Indian Retaliation To Pak Aggression Was A Necessity, But Dialogue Must Resume Once Peace Prevails

Two weeks after the Pahalgam terror attack, India finally retaliated by launching air attacks against 9 targets. Foreign Secretary Vikram Misri, in his press statement, emphasised India choosing non-military targets linked to Pakistan’s terror machine.

Since India’s 2019 Balakot attack, after the Pulwama suicide bombing of Indian paramilitary personnel, Delhi assumed that Pakistan had been finally deterred from sponsoring terrorism. The abrogation of Article 370 and the division and downgrading of Jammu and Kashmir into two union territories, followed by an extended President’s rule, fanned Indian complacency that terrorism stood defeated.

These smug conclusions rested on two flawed presumptions. One, the conclusion that an economically beleaguered Pakistan was preoccupied with domestic political instability and terrorism emanating from Balochistan and Afghanistan; and two, that a weakening Pakistani state meant its army was also handicapped. However, that was never so, as China props up Pakistan as a counterweight to India in South Asia. Pakistan, if anything, has upgraded its air force and army. With India allocating resources to counter China across the Line of Actual Control, its residual military resources do not greatly outweigh those of Pakistan, except in the naval domain.

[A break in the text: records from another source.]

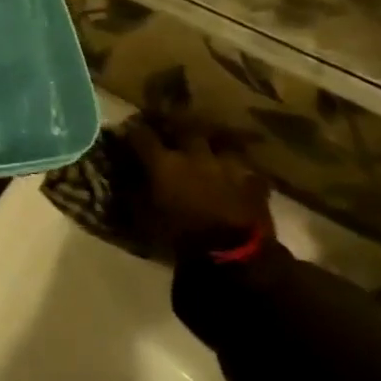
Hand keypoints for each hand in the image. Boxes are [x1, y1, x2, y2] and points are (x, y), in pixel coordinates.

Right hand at [122, 117, 273, 260]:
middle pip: (184, 128)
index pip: (142, 136)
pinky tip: (237, 174)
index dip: (134, 131)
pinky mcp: (253, 181)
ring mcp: (227, 165)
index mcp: (164, 163)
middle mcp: (194, 155)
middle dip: (176, 126)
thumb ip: (136, 194)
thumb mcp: (147, 218)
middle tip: (171, 129)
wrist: (234, 255)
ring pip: (219, 143)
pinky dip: (239, 169)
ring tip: (209, 148)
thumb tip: (128, 182)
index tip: (129, 131)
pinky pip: (245, 168)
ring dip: (212, 144)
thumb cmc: (182, 237)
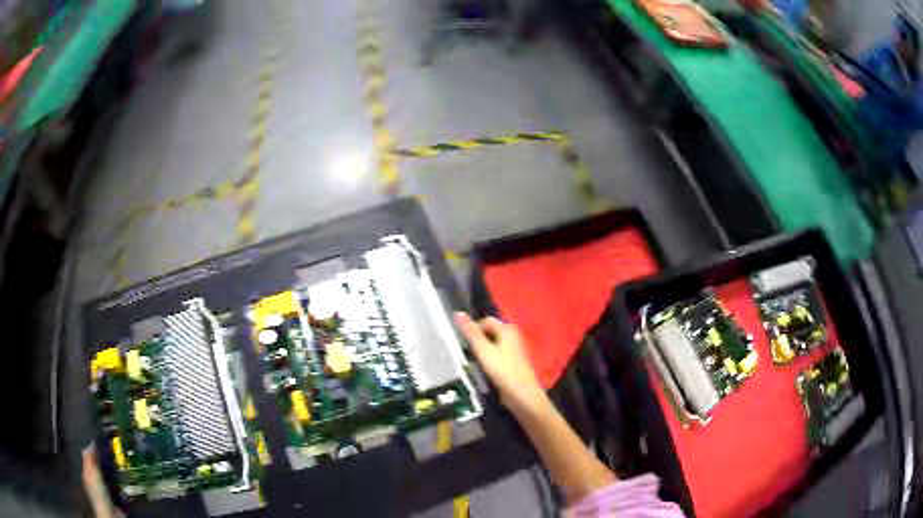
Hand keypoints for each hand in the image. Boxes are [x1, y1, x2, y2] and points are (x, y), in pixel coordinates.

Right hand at [454, 312, 547, 414]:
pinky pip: (497, 355)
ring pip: (492, 345)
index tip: (463, 343)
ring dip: (482, 351)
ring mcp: (514, 349)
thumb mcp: (484, 351)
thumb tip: (458, 313)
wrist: (523, 395)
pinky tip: (483, 369)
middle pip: (489, 333)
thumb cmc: (503, 371)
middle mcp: (513, 335)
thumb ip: (471, 333)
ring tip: (473, 362)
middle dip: (477, 341)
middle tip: (467, 353)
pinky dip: (489, 359)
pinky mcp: (513, 362)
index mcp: (507, 329)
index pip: (485, 321)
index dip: (472, 330)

Before Pahalgam, multiple warning signs were aflutter that some mischief could be expected from the Pakistan army. Pakistan had blamed India and Afghanistan for the March hijacking of a train by militants of the Balochistan Liberation Army (BLA). Then came the completely unhinged public speech by army chief General Asim Munir, reviving the discarded 2-nation theory, which died when Bangladesh was created in 1972. His terming “Kashmir” as Pakistan’s “jugular vein” indicated that they were again preparing to mainstream internationally the Kashmir issue. The general having conspired to detain mass leader Imran Khan indefinitely, the Sharif government is his puppet. The director general of Inter-Services Intelligence (ISI) has just been also designated as the National Security Advisor. This means the army now has its representative directly advising the cabinet. All pretences of civil control over the military are jettisoned.

On the Indian side, General Munir correctly assumed that a BJP-led government would not but retaliate after the brutal, communal and close-quarter killing of 26 males. The Pakistani army is generally good at tactical surprise, like in the case of the Kargil intrusion. They lack strategic perception of how their antagonist may react. They rely on the nuclear bluff to stymie India from broadening retaliation. The Modi government, like that of Vajpayee in 1999, has called the Pakistani bluff. This time the targets include not only most training camps of Lashkar-e-Taiba and Jaish-e-Mohammed in Pakistan-Occupied Kashmir but also their declared headquarters at Muridke and Bahawalpur, respectively.

In both places, the terror outfits have created charitable institutions, providing education and healthcare. That earns them public goodwill, facilitates recruitment and enables fund collection abroad, especially in the Gulf. The facade also becomes a protective shield against scrutiny of their real motives and actions. India came close to attacking Muridke after the 26/11 attacks in Mumbai, but the US was still in Afghanistan and hunting for Osama bin Laden. Their pressure and Prime Minister Manmohan Singh’s pacifist instincts held India back. India chose instead to use the international route to name and shame Pakistan. The UN Security Council’s listing of global terrorists was also employed, despite Chinese foot-dragging. That process has just obtained for India the custody of Tahawwur Rana, co-conspirator with David Headley. That may also be a motivating factor for the Pakistan army’s urgency to create a major distraction, as his revelations will uncover ISI’s direct complicity in 26/11.

In 2019, President Donald Trump played a vital role in de-escalating the situation quickly. In his present incarnation, he is totally enmeshed in the global trade chaos that he has churned. He also has Ukraine and Gaza conflicts already choking his claimed diplomatic prowess. China, for the same reason, may actually be against the South Asian conflict escalating. It needs India as a potential market, probably assuming that Trump will not easily back off.

What then can happen next? Pakistan will certainly retaliate. It can be mostly symbolic, like in 2019, with LoC firing already taking a toll. Its problem is target selection. India does not have terrorist training camps breeding anti-Pakistan militancy. It has also seen India beginning to weaponise river waters, which is an existential threat. If it targets military facilities, then escalation is inevitable. If it goes after the run-of-river projects on Chenab and Jhelum, that too would cross India’s red lines.

Pakistani generals lose jobs after tactical mistakes. President Pervez Musharraf's coup followed an attempt to replace him. Unfortunately, with the degradation of the position of America as an arbiter in such situations, the off-ramps look shaky. Pakistan has to back off from resumed sponsorship of terror against India. India needs to restore deterrence. But this time, unlike in 2019, India also needs, once calm returns, to open dialogue with Pakistan. Shutting all doors has proven as risky as appeasement. Diplomacy must find a middle path.